Pourquoi se former aux Premiers Secours en Santé Mentale aide dans ces situations
Les Premiers Secours en Santé Mentale aident à adopter une posture calme, respectueuse et non jugeante face à une personne en difficulté. Ils permettent de mieux repérer une détresse psychique, d’évaluer un danger immédiat, d’apporter un premier soutien, d’informer et d’encourager le recours à une aide adaptée, sans se substituer aux professionnels de santé.
Cette approche est particulièrement utile lorsque l’alcool, les drogues, la panique, l’agitation, les idées suicidaires ou la honte compliquent la relation. Lire un article donne des repères ; s’entraîner en formation aide à gagner en confiance. Vous pouvez se former aux Premiers Secours en Santé Mentale pour mieux soutenir un proche, une équipe, un public accueilli ou des jeunes, tout en respectant les limites du rôle de secouriste.
Le cadre national des PSSM, présenté par le ministère chargé de la Santé, vise notamment à mieux repérer, adopter un comportement adapté, informer et orienter. Le carnet de PSSM France sur les troubles liés à la consommation d’alcool rappelle aussi l’importance de premiers réflexes sécurisants face à l’ivresse, l’intoxication ou le sevrage.
FAQ
Faut-il laisser dormir une personne ivre ou droguée ?
Une personne fatiguée mais réveillable, cohérente et qui respire normalement doit rester surveillée. En revanche, une personne difficile à réveiller, confuse, qui vomit ou respire mal ne doit jamais être laissée seule : appelez le 15 ou le 112.

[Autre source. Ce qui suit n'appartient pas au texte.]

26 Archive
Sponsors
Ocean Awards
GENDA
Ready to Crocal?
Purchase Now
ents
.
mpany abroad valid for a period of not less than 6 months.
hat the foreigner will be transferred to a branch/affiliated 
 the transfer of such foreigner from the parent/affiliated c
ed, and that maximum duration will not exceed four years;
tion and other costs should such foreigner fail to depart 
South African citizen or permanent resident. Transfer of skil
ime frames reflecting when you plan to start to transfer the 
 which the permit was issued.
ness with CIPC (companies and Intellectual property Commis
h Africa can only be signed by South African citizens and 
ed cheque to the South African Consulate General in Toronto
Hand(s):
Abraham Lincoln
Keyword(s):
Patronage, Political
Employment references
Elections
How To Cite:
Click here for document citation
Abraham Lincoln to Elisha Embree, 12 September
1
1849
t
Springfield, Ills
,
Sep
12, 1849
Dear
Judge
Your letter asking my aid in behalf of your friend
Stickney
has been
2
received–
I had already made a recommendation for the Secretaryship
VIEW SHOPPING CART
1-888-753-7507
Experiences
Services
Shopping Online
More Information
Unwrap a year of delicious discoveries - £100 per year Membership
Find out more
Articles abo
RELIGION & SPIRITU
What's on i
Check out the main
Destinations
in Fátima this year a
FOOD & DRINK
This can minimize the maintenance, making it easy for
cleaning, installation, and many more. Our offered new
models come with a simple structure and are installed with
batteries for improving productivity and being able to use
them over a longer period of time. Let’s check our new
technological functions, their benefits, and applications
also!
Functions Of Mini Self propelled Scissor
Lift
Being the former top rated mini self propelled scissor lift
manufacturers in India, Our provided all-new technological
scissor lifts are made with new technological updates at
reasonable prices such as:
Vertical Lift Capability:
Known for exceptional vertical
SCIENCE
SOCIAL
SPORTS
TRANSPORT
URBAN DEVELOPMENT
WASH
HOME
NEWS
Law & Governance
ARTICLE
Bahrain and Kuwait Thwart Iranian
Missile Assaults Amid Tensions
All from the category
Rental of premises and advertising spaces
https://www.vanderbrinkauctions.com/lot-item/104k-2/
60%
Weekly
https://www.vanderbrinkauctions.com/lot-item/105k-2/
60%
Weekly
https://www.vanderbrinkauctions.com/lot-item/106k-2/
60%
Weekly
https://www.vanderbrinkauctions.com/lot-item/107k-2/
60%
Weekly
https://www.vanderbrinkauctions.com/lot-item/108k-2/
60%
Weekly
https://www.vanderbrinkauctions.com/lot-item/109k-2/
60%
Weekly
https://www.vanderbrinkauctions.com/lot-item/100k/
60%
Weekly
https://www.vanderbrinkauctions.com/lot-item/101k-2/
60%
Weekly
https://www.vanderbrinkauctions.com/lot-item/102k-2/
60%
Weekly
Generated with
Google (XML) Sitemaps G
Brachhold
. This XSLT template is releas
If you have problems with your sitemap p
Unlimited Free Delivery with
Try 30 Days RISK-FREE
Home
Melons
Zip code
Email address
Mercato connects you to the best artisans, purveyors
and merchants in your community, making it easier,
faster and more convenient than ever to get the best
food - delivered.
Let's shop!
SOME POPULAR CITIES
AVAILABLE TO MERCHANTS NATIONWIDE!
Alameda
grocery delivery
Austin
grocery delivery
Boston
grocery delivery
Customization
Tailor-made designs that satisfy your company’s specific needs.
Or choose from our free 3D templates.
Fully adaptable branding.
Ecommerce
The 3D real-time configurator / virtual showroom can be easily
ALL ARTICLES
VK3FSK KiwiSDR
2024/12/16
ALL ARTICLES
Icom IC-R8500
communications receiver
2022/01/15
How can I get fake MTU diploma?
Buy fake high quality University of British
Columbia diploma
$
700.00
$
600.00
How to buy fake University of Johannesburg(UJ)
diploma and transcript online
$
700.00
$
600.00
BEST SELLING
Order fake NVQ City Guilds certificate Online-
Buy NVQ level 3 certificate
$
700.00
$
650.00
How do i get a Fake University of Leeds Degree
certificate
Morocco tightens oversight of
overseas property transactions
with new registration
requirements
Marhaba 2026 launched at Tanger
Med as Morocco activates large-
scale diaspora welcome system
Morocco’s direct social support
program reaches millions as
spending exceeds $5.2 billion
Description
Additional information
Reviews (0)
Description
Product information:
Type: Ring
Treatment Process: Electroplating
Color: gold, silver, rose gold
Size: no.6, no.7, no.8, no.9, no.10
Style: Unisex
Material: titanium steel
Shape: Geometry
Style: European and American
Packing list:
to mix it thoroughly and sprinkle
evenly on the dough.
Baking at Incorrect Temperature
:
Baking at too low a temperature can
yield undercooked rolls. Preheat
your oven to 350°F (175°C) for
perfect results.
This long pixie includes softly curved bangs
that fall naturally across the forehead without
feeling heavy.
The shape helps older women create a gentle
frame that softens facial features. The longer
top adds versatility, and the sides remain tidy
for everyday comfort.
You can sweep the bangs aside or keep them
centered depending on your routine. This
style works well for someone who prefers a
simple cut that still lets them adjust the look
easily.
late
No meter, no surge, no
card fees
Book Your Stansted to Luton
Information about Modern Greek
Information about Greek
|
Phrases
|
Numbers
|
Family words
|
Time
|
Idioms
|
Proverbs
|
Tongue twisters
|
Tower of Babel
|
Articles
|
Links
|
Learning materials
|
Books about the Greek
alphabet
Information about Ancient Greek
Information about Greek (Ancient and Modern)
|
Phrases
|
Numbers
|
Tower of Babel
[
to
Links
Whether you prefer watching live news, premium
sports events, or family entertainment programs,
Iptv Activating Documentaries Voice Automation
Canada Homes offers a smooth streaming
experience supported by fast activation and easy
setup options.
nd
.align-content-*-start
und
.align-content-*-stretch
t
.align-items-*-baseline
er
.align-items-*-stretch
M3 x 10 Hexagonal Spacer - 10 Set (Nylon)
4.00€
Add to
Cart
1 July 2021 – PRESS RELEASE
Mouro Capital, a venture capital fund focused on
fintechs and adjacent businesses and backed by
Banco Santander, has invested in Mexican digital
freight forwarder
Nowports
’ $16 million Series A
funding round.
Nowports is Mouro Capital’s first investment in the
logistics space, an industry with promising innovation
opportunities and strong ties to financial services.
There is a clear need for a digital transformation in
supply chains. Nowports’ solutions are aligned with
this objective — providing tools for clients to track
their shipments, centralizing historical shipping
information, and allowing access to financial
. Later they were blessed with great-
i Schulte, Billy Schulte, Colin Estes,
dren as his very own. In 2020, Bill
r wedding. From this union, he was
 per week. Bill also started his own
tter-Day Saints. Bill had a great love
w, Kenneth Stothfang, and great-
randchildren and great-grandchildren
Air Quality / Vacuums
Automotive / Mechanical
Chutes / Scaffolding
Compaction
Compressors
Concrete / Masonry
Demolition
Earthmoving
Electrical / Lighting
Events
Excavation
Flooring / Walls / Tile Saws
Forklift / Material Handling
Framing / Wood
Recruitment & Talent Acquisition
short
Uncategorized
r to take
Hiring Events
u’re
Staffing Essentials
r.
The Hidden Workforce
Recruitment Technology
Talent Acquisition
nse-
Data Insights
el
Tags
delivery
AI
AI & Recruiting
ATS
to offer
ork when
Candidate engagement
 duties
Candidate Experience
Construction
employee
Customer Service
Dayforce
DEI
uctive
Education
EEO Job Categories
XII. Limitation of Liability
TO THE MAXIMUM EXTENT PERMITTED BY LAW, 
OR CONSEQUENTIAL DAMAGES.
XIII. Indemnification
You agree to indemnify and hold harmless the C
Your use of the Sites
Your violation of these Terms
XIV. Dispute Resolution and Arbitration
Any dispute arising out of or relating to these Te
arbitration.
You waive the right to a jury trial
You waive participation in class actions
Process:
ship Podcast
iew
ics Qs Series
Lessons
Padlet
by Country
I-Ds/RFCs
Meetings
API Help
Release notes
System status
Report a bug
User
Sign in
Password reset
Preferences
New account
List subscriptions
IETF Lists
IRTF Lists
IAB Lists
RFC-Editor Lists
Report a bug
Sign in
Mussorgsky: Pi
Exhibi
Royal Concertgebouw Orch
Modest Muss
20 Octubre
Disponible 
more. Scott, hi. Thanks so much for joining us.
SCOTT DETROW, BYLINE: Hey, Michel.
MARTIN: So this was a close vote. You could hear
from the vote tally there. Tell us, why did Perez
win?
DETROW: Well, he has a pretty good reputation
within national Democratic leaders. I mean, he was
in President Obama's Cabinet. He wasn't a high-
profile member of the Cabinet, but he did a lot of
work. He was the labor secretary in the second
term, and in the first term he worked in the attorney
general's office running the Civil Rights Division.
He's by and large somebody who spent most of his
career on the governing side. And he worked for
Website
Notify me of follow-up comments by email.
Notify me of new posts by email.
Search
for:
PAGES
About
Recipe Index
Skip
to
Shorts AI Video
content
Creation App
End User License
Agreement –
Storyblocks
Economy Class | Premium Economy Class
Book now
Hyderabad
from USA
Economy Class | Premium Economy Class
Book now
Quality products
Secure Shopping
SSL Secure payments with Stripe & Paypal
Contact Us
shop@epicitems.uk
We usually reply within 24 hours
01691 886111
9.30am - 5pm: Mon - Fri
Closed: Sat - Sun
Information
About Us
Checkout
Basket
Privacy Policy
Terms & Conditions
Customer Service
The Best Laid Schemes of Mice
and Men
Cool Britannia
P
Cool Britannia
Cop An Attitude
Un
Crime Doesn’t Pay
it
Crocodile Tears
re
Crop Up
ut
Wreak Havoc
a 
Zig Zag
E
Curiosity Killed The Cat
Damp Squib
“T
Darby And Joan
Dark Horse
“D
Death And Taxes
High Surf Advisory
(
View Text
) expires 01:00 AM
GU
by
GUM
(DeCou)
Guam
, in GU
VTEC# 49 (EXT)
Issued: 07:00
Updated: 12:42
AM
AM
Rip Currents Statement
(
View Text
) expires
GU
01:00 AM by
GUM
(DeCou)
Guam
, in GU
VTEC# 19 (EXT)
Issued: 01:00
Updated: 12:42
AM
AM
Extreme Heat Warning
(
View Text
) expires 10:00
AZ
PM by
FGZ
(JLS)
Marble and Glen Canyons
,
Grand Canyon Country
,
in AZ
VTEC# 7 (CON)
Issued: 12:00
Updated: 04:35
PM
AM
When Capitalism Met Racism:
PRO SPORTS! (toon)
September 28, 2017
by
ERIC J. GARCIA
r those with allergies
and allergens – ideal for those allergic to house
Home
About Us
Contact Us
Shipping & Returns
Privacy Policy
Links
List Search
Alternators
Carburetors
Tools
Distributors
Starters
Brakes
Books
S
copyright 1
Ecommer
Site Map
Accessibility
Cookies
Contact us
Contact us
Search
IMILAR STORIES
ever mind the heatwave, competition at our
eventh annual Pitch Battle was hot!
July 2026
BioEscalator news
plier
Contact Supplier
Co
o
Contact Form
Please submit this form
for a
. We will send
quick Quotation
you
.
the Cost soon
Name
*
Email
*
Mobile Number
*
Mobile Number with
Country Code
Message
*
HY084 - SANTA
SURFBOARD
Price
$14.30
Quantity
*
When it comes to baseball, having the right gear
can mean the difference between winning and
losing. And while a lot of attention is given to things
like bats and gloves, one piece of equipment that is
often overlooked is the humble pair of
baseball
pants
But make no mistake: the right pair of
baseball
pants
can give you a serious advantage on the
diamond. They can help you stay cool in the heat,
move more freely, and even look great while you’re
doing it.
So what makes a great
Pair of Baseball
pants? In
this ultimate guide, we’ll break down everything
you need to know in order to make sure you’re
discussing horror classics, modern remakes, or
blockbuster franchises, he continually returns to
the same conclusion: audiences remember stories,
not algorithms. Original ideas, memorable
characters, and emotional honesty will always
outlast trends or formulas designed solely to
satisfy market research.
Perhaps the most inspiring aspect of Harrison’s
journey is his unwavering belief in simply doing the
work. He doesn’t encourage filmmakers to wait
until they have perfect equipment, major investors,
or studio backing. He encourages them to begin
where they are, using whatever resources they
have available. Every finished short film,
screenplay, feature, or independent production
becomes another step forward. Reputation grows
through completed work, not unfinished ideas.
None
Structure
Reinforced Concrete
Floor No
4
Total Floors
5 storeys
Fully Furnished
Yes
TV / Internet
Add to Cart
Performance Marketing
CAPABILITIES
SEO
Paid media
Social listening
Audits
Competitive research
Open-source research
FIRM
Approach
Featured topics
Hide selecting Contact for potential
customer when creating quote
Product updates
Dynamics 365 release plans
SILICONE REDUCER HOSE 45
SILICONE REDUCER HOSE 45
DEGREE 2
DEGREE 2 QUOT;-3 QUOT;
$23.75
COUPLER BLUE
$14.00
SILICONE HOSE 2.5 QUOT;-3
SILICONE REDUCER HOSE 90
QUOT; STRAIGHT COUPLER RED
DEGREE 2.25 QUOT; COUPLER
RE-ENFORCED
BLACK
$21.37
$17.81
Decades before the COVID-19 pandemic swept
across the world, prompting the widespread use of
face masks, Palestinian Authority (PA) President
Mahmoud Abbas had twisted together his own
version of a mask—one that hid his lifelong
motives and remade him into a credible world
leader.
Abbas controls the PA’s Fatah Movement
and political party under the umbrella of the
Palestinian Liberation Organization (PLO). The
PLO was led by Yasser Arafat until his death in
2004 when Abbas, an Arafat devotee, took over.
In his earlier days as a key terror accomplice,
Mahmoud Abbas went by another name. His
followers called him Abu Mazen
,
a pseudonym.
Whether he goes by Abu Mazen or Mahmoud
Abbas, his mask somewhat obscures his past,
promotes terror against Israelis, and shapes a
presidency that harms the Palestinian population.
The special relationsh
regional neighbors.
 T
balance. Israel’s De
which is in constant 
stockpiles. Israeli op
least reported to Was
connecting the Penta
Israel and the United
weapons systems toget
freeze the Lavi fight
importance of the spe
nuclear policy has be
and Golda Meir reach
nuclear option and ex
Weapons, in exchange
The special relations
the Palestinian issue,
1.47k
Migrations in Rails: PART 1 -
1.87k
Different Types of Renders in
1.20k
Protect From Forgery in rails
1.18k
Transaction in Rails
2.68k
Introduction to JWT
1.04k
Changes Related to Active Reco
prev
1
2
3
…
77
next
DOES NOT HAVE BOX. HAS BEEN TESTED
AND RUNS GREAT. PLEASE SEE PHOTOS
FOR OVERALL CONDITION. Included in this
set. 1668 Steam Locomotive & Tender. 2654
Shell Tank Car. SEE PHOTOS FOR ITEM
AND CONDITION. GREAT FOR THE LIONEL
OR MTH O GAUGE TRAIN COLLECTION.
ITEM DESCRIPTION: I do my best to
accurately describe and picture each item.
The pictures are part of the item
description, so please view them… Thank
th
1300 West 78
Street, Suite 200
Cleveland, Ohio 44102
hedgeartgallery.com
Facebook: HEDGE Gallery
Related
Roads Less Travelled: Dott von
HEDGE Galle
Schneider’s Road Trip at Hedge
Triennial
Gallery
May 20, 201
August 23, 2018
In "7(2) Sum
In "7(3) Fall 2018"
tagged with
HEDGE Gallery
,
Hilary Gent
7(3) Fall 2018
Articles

Quand appeler le SAMU pour une intoxication à l’alcool ?
Appelez en cas de perte de connaissance, respiration anormale, vomissements répétés, convulsions, confusion importante, mélange de substances, personne mineure ou enceinte, maladie connue, douleur thoracique ou propos suicidaires.
Peut-on faire vomir quelqu’un qui a trop bu ou pris une drogue ?
Non. Provoquer le vomissement expose à un risque d’étouffement ou d’inhalation, surtout si la personne est somnolente. Demandez un avis médical ou appelez les secours si vous êtes inquiet.
Que faire si la personne devient agressive ou paranoïaque ?
Gardez une distance de sécurité, parlez calmement, réduisez les stimulations, évitez la confrontation et demandez de l’aide. Si elle représente un danger immédiat pour elle-même ou pour autrui, appelez les secours.
Que faire le lendemain d’une intoxication inquiétante ?
Parlez dans un moment calme, sans jugement, à partir des faits observés. Proposez une aide adaptée : médecin, CSAPA, addictologue, psychologue, psychiatre, service de santé au travail ou ressources d’écoute spécialisées. Une formation PSSM peut aussi aider les proches et les professionnels à réagir plus justement.
Face à une intoxication alcool ou drogue, retenez l’essentiel : en cas de doute, appelez le 15 ou le 112 ; ne laissez pas seule une personne fortement intoxiquée ; surveillez conscience et respiration ; évitez les « remèdes » dangereux ; après la crise, parlez sans juger et orientez vers une aide adaptée.